Neste contexto, apresento a resenha do livro organizado por Ana Paula Squinelo, intitulado “Livro Didático e Paradidático de História em tempos de crise e enfrentamento: sujeitos, imagens e leituras”. Para tanto, a resenha se desenvolve da seguinte forma: apresentação da autora, características gerais da edição da obra, inserção no contexto de produção no campo do Ensino de História e, por fim, alguns olhares sobre as características temáticas da obra, mostrando seus horizontes de possibilidades reflexivas.

Ana Paula Squinelo é professora do curso de História da Universidade Federal de Mato Grosso do Sul (UFMS), campus de Aquidauana, bem como do Programa de Pós-Graduação em Estudos Culturais, da mesma universidade e campus. Na UFMS a professora atua em disciplinas como Pesquisa Histórica, Prática Pedagógica, Prática de Ensino, além de orientar estágios obrigatórios do curso de licenciatura de História da instituição onde atua. Coordena projetos de pesquisa voltados ao Ensino de História. Em sua produção, constam inúmeros artigos com temas diversos, entre os quais os principais são Ensino de História e Guerra do Paraguai. Entre os livros, os temas mais recorrentes também são Ensino de História e Guerra do Paraguai.

Em continuidade, a obra que aqui se resenha, faz parte de uma série chamada “Ensino de História – Olhares para além do eixo”, sendo seu 4º volume. Pela ficha catalográfica, a obra conta com 500 páginas, sendo uma “Apresentação” escrita pela própria autora, um “Prefácio” escrito pela professora Márcia Elisa Teté Ramos da Universidade Estadual de Maringá, referência na área de Ensino de História, e uma divisão ampla em duas partes.

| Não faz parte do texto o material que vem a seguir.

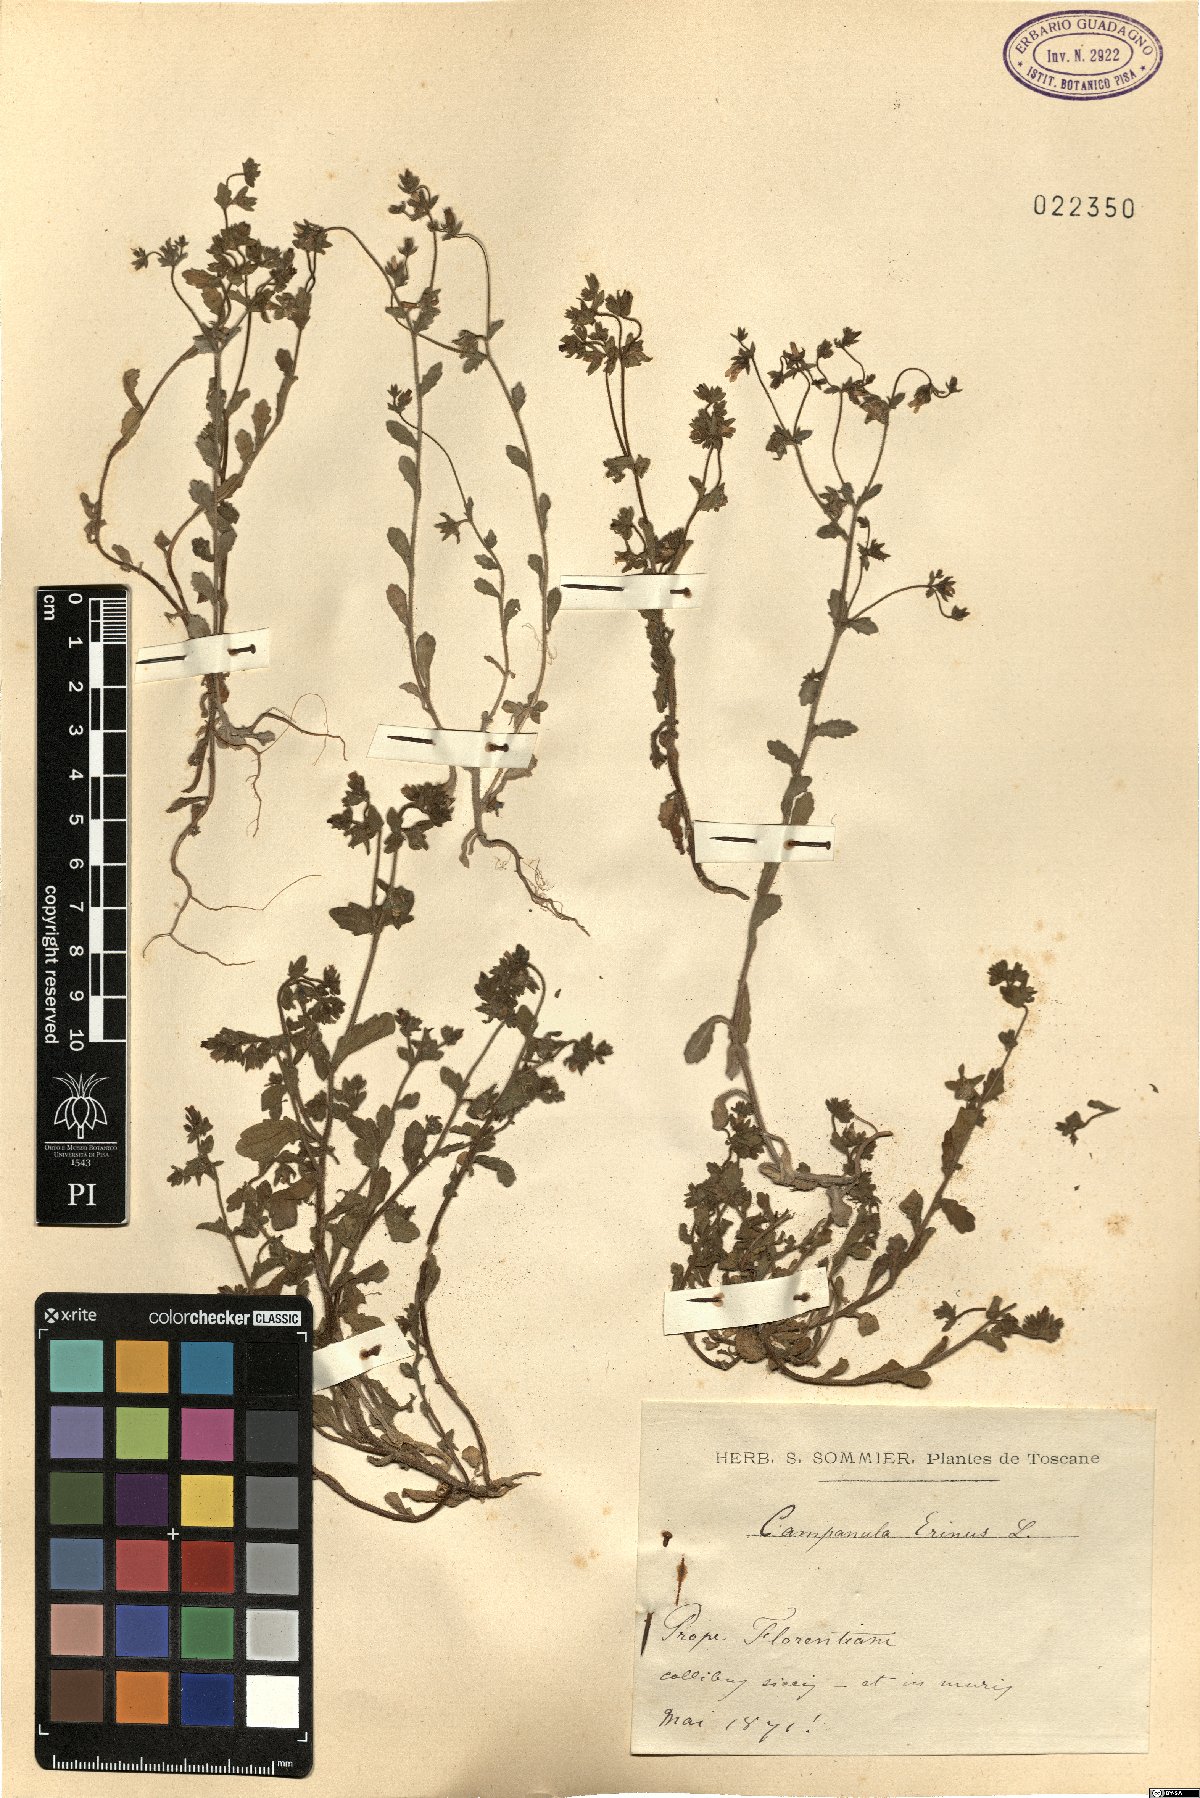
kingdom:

Na primeira parte, são 17 capítulos com diversos autores. Na segunda parte, tem-se um conjunto de materiais referentes a Circe Maria Fernandes Bittencourt, uma das maiores referências nacionais na área de Ensino de História, composto de uma conferência e uma entrevista.

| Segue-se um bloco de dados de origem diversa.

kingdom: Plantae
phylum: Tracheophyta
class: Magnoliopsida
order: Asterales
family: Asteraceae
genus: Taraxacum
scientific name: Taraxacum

Da obra, cabe destacar, ainda como informações gerais, de sua constituição plural da escrita, congregando profissionais das seguintes instituições: Universidade Federal do Amapá (UNIFAP), Universidade Federal de Mato Grosso do Sul (UFMS), Universidade Federal de Pernambuco (UFPE), Secretaria de Estado da Educação de Mato Grosso (SEEMT), Universidade Federal de Rondonópolis (UFR), Universidade Federal de Goiás (UFG), Universidade Federal de Mato Grosso (UFMT), Universidade do Estado de Mato Grosso (UNEMAT) e Instituto Federal de Goiás (IFG), somando também com experiências de autores de Portugal. Há uma diversidade de regiões envolvidas, de experiências de Ensino de História em contextos os mais distintos e profícuos, de onde a riqueza da obra é oriunda.

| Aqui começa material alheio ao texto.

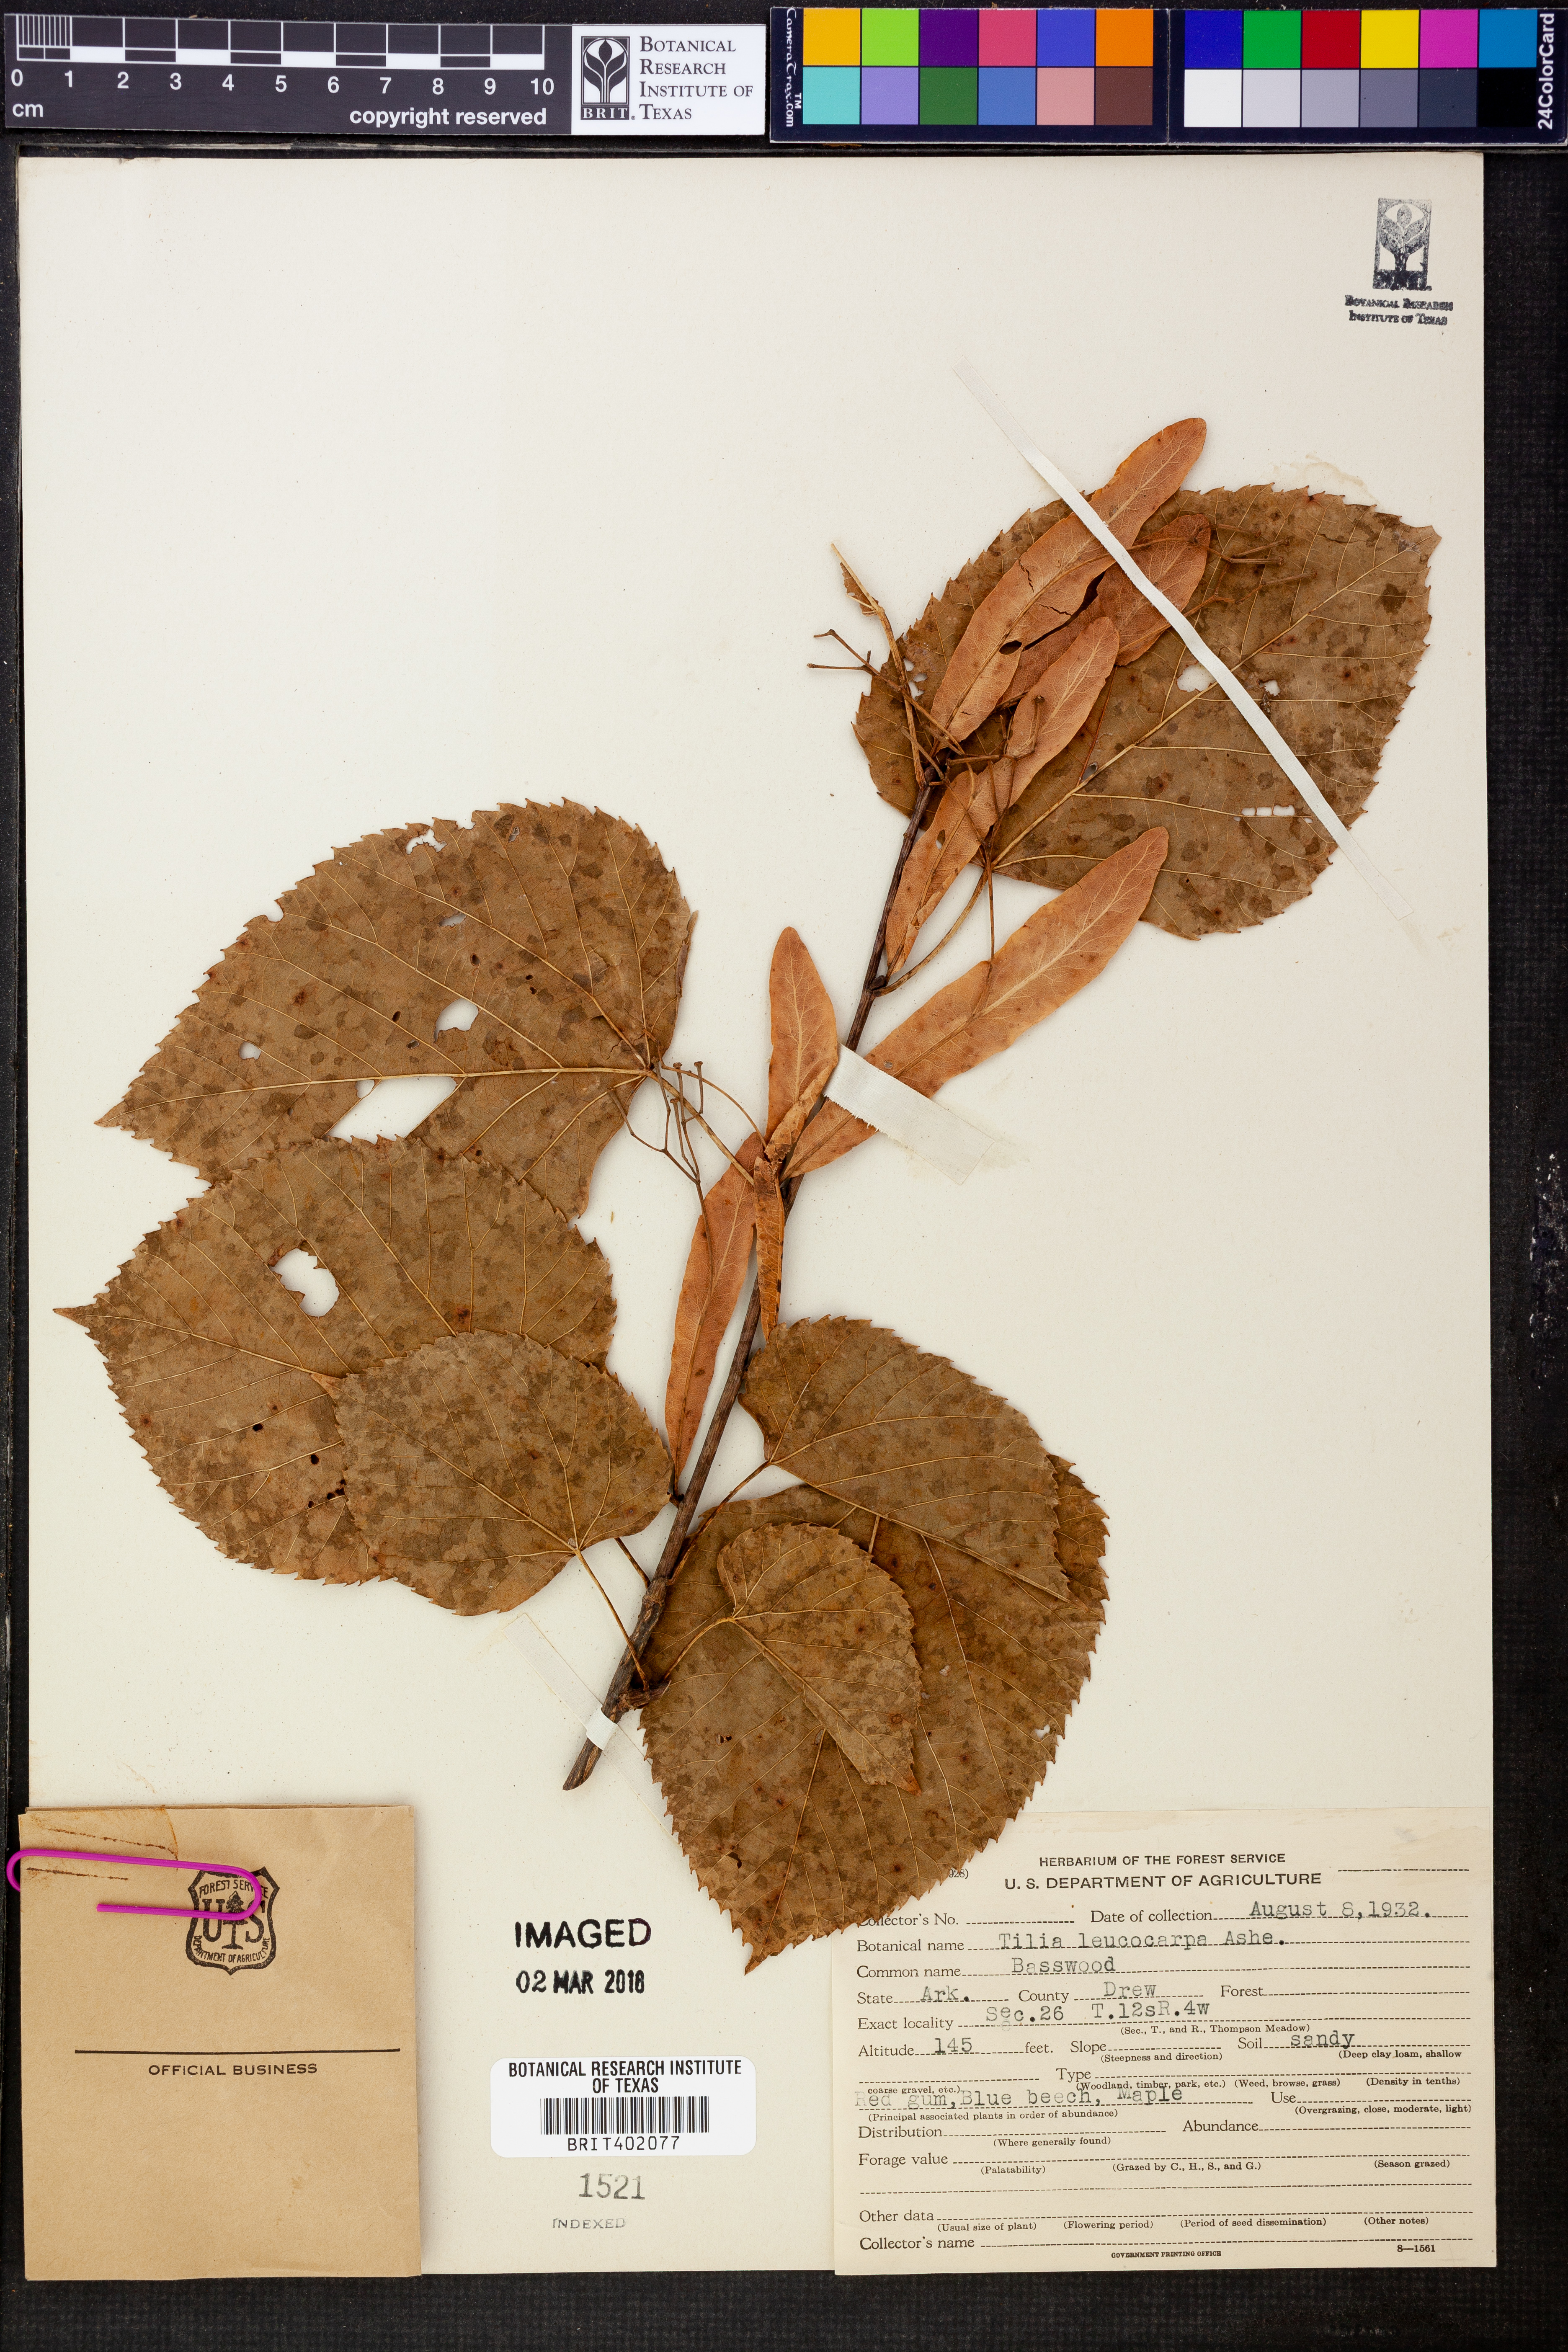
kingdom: Plantae
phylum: Tracheophyta
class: Magnoliopsida
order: Malvales
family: Malvaceae
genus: Tilia
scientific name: Tilia americana
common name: Basswood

O que dizer em relação à inserção da obra no contexto das publicações gerais sobre o Ensino de História? Sabemos que nesta área as publicações são necessárias e recorrentes, e se constituem em publicações de um autor apenas ou de organizações de obras com diversos outros. O ensino de história tornou-se área de pesquisa a partir de estudos e publicações que datam dos anos 1980 (Ernesta Zamboni, Circe Bittencourt…) e desde então houve inegável aumento de historiadores/as interessada/as em discutir e tratar cientificamente este debate, bem como combater a separação entre ensino e pesquisa na formação em História. Também há o fluxo de publicações de pesquisadores nos mestrados (acadêmicos e profissionais) e doutorados que tratam de temas do Ensino de História, que aumentam o contexto das obras ano a ano. Das mais recentes, trago à memória por exemplo, o relançamento da obra de Circe Maria Fernandes Bittencourt (2018), em formato de e-book, intitulada “Ensino de História: fundamentos e métodos”, já clássica no âmbito das licenciaturas em História que a utilizam com frequência, obra fundamental no tocante à epistemologia da área de Ensino de História; outra obra que me ocorre neste panorama é a “A História ‘Encastelada’ e o Ensino ‘Encurralado’” de Eri Cavalcanti (2021), que aborda a questão dos currículos nas licenciaturas brasileiras, a problematização da inserção da disciplina na Educação Básica, a formação de professores, entre outras possibilidades, que afetam diretamente a forma como o Ensino de História se desenvolve. Assim, considero a inserção da obra organizada por Squinelo como uma importante soma ao panorama de publicações da área que, por sua diversidade de autores qualifica ainda mais uma publicação comprometida com temas importantes para os profissionais da área de História.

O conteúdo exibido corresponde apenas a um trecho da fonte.